Em caso de desfecho favorável no Supremo (e na Justiça Federal), a Defensoria diz em nota que “deve ser publicado um edital a fim de comunicar os interessados para que proponham ações individuais com o objetivo de executar a decisão favorável”.
Impacto nas contas públicas
Apesar de uma possível decisão favorável aos trabalhadores, análise do Bradesco BBI aponta um risco para as contas públicas e diz que, “no pior cenário, uma mudança na regra pode ser política e financeiramente prejudicial”.
“O FGTS detém atualmente R$ 642 bilhões em ativos, e as notícias mencionam uma perda potencial de R$ 700 bilhões.
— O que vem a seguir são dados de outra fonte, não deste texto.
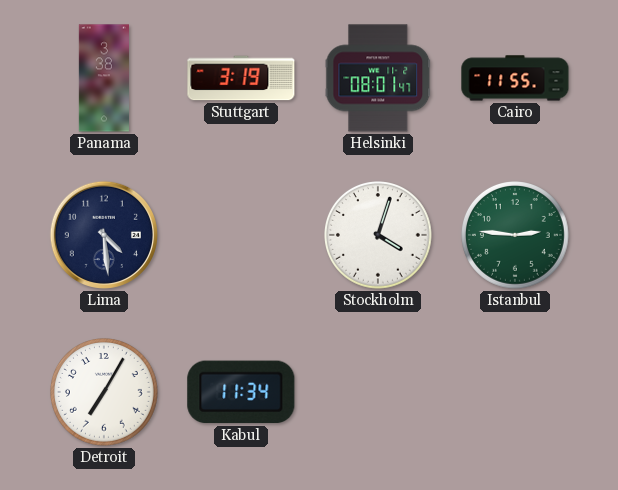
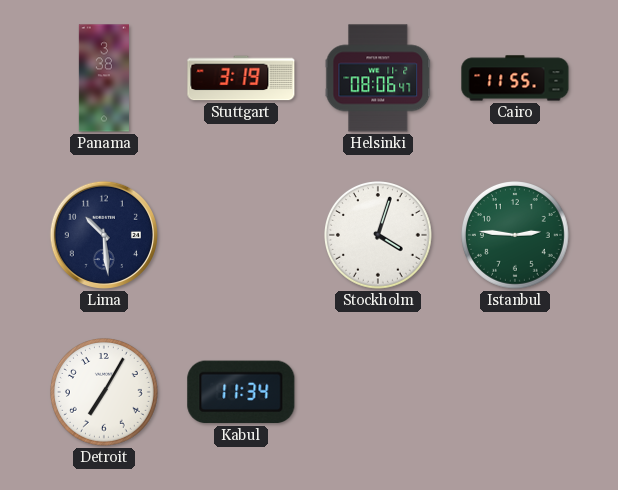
Helsinki: 08:01 -> 08:06
Lima: 4:29 -> 10:29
Simplificando: se o Supremo Tribunal Federal decidir adicionar índices de inflação integralmente à remuneração do FGTS, muito provavelmente destruirá o fundo de garantia”, aponta o Bradesco BBI.
A casa diz que uma decisão irrestrita do STF exigiria um aporte de capital do governo no fundo “e muito provavelmente levaria à extinção do programa Minha Casa, Minha Vida (ou qualquer outro programa financiado com taxas subsidiadas do FGTS)”, por isso julga que o pior cenário é “improvável”.
Sobre o FGTS
O FGTS foi criado em 1966 como uma espécie de poupança do trabalhador com carteira assinada. Antes facultativa, a adesão ao fundo se tornou obrigatória a partir da Constituição de 1988. Pela regras atuais, todos os empregadores são obrigados a depositar 8% do salário de seus funcionários no fundo (de empregados urbanos, rurais e, desde 2015, também de domésticos).
O dinheiro do trabalhador fica vinculado a uma conta gerida pela Caixa Econômica Federal e só pode ser sacado em condições previstas em lei (uma das principais é a demissão sem justa causa). O fundo também serve para financiar políticas públicas, sobretudo, o Sistema Financeiro Habitacional (SFH).